A Pentagon investigation has cast doubt on the Rolling Stones article that led to Gen. Stanley McChrystal’s termination last summer. Investigators were apparently unable to find witnesses who would verify that some of the controversial statements or conversations referenced in the article ever took place. As CBS News reports,

Specifically, the investigation could not confirm quotes attributed to “sources familiar” with a meeting between the president and the Pentagon brass at which McChrystal thought the then newly elected president looked “uncomfortable and intimidated,” and it could not confirm quotes attributed to “an adviser” stating that McChrystal was “pretty disappointed” with the president after a one-on-one meeting with the commander-in-chief.

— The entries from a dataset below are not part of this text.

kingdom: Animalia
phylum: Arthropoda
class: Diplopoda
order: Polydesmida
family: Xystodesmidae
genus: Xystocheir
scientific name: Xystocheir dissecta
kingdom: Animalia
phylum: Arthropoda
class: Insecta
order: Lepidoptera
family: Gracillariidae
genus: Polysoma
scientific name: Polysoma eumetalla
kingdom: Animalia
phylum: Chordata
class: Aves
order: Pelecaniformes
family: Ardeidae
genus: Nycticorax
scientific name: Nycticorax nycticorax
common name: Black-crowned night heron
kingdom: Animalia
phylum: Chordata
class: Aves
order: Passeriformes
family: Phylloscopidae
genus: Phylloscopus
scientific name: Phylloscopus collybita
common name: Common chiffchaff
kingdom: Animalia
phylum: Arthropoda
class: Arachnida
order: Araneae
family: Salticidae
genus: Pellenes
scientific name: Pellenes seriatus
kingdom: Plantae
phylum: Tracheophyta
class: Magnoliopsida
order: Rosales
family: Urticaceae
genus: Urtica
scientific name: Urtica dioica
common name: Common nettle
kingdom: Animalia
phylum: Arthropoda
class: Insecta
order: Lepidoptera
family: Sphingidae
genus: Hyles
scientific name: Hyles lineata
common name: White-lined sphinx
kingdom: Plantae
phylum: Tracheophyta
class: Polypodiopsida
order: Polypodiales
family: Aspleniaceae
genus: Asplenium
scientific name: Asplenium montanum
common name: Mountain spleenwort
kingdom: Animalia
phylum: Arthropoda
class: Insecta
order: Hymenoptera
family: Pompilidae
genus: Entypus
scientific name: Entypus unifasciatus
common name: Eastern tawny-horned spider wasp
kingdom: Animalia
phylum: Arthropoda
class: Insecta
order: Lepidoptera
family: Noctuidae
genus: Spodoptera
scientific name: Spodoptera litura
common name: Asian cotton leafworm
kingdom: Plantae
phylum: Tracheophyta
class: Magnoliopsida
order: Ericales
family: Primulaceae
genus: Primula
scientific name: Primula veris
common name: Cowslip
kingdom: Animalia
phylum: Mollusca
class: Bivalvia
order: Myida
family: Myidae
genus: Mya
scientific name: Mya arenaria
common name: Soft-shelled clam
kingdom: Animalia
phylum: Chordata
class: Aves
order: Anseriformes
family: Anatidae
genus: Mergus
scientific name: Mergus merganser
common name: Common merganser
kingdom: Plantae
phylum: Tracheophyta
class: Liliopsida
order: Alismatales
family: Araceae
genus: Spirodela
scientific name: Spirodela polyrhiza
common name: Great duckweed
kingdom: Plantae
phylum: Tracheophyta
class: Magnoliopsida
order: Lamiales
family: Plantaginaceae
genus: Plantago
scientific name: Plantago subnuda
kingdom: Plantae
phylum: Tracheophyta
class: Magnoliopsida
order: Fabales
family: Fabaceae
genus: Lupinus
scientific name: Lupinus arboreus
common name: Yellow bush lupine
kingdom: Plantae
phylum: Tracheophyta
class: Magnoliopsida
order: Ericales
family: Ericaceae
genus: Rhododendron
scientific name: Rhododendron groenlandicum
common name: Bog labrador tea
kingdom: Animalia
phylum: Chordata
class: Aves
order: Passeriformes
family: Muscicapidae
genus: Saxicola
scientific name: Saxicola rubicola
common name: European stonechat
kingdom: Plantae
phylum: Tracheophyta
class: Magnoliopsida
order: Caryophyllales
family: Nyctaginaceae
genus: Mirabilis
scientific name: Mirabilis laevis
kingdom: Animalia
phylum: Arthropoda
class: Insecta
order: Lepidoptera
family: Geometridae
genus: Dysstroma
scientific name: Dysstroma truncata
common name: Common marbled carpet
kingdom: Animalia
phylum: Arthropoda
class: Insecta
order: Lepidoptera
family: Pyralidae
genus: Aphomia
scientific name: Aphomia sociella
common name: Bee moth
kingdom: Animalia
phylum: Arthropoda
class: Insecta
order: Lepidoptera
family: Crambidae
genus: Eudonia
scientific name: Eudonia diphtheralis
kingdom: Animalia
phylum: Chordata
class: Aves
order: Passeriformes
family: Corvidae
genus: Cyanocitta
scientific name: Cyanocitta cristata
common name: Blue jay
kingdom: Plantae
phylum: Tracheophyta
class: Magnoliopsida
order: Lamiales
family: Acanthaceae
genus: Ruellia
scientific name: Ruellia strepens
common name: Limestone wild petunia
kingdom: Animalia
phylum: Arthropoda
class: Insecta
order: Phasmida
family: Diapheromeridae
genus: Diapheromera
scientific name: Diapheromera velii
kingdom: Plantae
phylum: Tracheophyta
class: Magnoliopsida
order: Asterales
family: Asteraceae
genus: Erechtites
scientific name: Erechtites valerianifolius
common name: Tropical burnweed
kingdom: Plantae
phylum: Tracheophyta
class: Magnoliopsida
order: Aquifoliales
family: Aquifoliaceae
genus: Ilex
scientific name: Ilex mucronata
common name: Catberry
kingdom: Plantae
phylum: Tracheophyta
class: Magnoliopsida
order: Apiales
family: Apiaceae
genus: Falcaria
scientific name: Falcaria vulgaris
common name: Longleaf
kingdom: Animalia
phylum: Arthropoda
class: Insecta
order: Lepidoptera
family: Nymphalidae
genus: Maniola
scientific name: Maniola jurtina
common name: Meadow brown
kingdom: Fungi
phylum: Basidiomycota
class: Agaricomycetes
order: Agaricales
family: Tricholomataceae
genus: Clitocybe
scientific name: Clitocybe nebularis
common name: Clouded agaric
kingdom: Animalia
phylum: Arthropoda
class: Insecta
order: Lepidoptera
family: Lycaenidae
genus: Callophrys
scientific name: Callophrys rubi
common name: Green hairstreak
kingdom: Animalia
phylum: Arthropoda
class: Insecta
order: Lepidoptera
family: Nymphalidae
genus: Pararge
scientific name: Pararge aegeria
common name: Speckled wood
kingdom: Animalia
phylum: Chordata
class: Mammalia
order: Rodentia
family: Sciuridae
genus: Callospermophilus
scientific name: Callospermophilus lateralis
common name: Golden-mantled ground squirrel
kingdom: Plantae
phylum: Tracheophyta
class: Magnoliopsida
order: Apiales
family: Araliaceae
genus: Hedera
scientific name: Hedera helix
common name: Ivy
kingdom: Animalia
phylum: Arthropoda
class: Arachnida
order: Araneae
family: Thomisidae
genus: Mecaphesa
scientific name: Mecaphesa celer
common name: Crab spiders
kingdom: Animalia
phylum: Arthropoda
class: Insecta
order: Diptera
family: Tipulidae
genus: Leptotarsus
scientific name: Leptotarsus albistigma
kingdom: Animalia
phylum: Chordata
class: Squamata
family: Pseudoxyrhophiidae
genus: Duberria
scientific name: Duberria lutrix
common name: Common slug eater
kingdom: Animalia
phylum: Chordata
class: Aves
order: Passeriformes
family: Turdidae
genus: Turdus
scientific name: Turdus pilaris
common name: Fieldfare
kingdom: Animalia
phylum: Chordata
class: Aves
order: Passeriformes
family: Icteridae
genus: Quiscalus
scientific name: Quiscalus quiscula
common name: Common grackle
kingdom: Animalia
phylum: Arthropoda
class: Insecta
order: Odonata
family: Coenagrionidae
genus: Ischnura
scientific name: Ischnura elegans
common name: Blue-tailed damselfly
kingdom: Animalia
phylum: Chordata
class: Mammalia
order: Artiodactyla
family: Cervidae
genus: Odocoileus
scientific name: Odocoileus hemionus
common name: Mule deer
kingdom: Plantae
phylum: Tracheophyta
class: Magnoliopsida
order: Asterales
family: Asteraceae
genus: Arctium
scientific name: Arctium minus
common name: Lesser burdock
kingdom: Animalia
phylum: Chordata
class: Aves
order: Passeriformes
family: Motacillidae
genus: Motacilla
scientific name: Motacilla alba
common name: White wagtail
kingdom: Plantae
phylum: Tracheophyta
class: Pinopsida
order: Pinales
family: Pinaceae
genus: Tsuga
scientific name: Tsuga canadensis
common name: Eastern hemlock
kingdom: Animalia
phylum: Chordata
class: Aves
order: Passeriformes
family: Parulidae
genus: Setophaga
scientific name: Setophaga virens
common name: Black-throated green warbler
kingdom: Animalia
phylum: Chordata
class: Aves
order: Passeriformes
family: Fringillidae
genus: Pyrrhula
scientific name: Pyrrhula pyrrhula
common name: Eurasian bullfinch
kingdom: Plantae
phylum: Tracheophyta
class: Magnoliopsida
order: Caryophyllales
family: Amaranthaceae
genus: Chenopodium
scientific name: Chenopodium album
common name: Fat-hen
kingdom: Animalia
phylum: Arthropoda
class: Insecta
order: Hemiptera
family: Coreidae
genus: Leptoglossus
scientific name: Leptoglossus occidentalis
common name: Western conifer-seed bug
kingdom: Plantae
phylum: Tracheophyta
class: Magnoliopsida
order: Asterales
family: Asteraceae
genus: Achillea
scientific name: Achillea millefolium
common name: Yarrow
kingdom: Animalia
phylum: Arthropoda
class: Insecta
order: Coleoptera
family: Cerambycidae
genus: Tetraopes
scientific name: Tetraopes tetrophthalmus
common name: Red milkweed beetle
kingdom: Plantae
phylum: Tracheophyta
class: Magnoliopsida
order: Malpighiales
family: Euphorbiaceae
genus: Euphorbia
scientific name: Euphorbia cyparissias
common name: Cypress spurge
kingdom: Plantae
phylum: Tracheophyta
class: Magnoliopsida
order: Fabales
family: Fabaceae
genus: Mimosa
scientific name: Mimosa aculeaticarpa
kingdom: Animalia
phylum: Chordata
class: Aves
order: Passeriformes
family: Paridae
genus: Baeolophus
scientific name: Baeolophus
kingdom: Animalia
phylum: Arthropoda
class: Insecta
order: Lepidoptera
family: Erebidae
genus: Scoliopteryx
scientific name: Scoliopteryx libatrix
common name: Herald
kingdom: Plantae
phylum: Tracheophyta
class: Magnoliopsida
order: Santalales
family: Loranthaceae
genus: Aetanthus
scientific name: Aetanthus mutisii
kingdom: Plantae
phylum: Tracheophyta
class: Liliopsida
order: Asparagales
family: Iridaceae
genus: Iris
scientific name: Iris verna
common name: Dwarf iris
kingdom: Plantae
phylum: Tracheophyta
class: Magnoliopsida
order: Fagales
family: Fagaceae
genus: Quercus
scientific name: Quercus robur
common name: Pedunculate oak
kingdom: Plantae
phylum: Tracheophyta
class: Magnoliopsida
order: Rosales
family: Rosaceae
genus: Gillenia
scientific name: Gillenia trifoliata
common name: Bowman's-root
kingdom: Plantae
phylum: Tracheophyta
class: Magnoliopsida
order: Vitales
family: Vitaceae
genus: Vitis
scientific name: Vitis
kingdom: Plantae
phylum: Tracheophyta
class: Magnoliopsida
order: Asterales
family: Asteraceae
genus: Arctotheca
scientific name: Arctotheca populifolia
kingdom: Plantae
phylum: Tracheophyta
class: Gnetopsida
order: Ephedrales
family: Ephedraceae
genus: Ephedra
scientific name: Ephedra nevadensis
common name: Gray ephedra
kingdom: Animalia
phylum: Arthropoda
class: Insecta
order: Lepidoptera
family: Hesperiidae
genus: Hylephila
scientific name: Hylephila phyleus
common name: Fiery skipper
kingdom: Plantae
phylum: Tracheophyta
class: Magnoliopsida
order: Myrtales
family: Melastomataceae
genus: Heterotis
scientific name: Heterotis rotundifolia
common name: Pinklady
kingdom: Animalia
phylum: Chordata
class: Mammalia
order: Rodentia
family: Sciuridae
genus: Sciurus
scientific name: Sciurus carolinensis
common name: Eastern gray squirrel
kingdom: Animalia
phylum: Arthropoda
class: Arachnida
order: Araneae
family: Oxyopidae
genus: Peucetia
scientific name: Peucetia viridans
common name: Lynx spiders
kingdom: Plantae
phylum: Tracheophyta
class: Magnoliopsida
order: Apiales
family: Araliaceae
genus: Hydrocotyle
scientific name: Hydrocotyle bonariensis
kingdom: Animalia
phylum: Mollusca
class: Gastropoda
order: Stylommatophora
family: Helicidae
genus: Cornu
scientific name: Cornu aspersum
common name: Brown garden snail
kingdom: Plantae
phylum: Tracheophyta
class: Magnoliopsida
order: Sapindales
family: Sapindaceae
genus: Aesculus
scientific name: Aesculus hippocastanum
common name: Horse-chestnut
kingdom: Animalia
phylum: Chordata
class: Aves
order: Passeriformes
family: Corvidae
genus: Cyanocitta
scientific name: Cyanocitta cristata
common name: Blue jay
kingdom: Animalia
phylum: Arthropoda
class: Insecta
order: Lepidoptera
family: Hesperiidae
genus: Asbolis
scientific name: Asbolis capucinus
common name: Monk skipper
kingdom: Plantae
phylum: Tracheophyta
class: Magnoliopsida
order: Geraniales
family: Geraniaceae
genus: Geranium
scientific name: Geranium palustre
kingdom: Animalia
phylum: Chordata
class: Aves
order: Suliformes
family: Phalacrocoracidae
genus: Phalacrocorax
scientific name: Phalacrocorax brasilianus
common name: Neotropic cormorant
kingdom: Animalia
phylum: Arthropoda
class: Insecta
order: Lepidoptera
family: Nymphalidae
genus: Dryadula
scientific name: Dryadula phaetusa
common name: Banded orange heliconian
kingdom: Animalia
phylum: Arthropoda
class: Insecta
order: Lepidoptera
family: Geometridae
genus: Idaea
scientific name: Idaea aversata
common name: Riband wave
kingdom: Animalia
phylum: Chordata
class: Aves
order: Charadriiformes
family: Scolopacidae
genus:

Rolling Stone says that it stands by the story. In a prepared statement, the magazine also criticized the Pentagon’s probe, saying that it “offers no credible source—or indeed, any named source—contradicting the facts as reported in our story.” That’s certainly true, and it obviously leaves the investigation open to doubt. But it’s more than a little ironic that Rolling Stone is complaining about anonymous sources, since that’s what the bulk of its McChrystal exposé was based on. Not only was the anonymous sourcing a big part of what made the article so controversial in the first place, but also what increased the government’s difficulty in investigating the veracity of the claims.

The probe obviously doesn’t shut the door on this case. It’s possible that the article was accurate, and there are plenty of reasons why witnesses may have been hesitant to talk to investigators about the issue. But the investigation does go a long way toward clearing McChrystal’s name, at least officially.